Only the lines holding the word "butt" are wanted; copy each of them from the listing.

• • • •

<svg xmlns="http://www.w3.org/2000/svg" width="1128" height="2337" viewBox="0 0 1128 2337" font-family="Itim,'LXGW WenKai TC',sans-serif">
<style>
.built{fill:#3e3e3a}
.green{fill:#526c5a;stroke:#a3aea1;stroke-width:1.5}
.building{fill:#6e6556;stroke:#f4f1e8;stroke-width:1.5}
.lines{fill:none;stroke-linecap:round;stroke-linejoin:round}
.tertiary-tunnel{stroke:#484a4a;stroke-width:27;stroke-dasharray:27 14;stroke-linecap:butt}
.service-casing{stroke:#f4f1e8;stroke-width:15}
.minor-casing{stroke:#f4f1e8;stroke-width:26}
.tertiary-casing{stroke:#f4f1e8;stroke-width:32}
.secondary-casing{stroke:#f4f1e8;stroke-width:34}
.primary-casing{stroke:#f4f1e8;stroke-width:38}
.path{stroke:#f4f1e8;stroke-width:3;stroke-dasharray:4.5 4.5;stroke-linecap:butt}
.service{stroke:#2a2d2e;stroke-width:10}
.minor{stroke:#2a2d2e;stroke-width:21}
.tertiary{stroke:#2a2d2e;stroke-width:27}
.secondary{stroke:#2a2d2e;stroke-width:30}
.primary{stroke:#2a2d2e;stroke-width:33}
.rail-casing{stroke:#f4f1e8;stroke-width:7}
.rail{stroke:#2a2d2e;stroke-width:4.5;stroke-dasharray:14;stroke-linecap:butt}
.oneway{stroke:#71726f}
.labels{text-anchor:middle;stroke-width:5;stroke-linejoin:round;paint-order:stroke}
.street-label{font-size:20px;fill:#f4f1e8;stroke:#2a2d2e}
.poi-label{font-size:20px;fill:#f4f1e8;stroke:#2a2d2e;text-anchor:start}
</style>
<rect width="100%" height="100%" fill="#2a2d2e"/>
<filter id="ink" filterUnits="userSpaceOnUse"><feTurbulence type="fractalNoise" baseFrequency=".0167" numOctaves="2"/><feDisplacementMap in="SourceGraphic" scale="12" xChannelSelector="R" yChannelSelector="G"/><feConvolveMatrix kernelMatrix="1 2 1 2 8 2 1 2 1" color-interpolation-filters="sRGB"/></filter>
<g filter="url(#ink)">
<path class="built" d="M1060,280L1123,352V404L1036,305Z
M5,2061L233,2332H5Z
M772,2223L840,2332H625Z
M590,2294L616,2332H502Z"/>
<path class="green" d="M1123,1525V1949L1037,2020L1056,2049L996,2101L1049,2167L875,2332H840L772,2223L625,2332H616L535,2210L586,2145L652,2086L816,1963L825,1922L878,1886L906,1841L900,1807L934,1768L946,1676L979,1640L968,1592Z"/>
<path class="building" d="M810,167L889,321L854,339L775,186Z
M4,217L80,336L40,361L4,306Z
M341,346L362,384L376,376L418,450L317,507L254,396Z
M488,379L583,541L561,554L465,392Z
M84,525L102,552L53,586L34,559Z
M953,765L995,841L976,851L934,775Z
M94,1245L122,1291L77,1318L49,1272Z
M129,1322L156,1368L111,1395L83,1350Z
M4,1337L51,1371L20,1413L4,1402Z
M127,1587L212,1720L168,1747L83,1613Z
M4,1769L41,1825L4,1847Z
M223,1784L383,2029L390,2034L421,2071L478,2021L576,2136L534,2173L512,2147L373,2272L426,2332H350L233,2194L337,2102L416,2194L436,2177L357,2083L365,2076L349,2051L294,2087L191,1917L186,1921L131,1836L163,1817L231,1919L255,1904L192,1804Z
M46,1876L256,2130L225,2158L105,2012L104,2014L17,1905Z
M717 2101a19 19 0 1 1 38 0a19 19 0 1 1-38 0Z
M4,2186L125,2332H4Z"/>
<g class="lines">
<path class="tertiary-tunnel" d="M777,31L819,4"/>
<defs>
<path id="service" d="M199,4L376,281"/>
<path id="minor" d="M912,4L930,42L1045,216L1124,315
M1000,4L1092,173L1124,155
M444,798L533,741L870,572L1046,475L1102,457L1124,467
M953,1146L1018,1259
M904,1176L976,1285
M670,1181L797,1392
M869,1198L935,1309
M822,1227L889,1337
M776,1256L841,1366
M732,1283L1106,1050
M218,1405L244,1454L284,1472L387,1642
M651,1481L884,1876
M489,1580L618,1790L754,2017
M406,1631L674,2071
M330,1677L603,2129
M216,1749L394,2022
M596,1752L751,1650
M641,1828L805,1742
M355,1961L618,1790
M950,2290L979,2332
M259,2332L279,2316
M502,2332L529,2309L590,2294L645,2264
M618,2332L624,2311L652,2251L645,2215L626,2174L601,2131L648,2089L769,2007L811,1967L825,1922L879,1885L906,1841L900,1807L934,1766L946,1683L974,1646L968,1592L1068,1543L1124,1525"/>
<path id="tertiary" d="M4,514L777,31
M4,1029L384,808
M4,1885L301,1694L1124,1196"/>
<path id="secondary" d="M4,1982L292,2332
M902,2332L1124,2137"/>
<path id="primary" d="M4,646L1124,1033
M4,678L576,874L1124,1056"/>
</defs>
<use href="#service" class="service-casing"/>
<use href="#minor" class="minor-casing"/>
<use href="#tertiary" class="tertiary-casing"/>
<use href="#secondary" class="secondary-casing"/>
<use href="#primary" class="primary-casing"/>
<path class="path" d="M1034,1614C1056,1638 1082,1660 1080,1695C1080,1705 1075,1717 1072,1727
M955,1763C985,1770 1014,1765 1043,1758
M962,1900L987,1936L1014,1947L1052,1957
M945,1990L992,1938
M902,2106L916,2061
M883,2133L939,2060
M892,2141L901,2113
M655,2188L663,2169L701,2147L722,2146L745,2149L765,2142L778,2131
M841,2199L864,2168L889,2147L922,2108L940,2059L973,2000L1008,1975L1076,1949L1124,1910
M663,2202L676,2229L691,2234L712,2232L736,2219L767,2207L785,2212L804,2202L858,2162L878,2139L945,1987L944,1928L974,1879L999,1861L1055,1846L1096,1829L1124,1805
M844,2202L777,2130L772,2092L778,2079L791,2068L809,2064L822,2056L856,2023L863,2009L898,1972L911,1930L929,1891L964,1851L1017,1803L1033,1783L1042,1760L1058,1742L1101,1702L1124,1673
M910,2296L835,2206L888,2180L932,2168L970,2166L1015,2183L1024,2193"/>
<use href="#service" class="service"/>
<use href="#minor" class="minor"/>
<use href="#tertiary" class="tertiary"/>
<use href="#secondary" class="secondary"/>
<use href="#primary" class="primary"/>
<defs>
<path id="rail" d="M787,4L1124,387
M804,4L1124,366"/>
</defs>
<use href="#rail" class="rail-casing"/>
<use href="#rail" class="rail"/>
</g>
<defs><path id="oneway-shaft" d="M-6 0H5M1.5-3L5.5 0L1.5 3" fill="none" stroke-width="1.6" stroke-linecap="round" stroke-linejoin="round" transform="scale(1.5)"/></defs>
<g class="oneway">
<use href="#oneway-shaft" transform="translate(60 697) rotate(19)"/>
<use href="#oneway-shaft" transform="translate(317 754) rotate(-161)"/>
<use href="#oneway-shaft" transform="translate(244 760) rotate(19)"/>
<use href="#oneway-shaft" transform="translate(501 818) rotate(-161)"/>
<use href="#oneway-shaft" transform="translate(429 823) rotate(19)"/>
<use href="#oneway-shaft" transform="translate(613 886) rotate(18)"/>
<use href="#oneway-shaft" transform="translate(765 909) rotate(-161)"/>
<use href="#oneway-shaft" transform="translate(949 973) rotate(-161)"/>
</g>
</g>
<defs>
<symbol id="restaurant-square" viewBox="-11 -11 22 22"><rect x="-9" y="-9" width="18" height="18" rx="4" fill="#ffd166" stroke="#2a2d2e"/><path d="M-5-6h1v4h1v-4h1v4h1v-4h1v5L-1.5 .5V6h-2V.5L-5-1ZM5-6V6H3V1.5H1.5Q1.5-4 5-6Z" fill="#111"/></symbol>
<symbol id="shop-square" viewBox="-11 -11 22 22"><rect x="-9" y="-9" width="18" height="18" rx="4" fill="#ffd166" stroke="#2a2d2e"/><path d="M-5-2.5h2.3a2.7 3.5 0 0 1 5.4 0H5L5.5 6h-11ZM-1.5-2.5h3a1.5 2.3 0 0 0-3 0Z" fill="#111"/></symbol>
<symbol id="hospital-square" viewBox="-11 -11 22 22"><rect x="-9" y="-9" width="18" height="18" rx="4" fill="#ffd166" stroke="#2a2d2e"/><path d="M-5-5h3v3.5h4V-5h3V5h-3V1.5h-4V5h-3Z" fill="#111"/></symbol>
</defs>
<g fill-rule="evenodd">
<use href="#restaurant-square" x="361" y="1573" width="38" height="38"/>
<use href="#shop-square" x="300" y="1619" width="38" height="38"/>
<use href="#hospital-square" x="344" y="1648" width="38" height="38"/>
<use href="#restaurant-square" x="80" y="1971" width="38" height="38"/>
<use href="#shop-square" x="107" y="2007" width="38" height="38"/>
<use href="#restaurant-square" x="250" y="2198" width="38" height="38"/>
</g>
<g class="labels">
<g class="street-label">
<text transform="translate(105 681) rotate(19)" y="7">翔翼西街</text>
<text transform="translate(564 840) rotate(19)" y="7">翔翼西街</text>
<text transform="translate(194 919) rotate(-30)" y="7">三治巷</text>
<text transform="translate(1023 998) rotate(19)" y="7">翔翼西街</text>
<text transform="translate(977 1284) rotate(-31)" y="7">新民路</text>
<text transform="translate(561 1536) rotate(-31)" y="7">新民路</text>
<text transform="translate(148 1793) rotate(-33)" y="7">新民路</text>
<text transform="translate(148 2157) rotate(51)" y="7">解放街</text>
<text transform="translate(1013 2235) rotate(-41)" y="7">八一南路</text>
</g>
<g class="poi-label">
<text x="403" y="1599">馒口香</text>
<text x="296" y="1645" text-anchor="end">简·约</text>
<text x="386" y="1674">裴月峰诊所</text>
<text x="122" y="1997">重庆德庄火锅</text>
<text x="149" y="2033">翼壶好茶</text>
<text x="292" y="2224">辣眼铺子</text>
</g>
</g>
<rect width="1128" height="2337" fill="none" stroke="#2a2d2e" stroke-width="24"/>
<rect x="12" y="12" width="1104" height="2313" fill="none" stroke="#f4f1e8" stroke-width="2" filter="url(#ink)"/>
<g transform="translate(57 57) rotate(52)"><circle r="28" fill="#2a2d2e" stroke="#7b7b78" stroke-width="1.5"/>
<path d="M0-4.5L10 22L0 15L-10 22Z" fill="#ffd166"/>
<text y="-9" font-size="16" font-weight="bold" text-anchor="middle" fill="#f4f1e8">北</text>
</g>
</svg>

• • • •

* _RESPONSE BELOW_:
.tertiary-tunnel{stroke:#484a4a;stroke-width:27;stroke-dasharray:27 14;stroke-linecap:butt}
.path{stroke:#f4f1e8;stroke-width:3;stroke-dasharray:4.5 4.5;stroke-linecap:butt}
.rail{stroke:#2a2d2e;stroke-width:4.5;stroke-dasharray:14;stroke-linecap:butt}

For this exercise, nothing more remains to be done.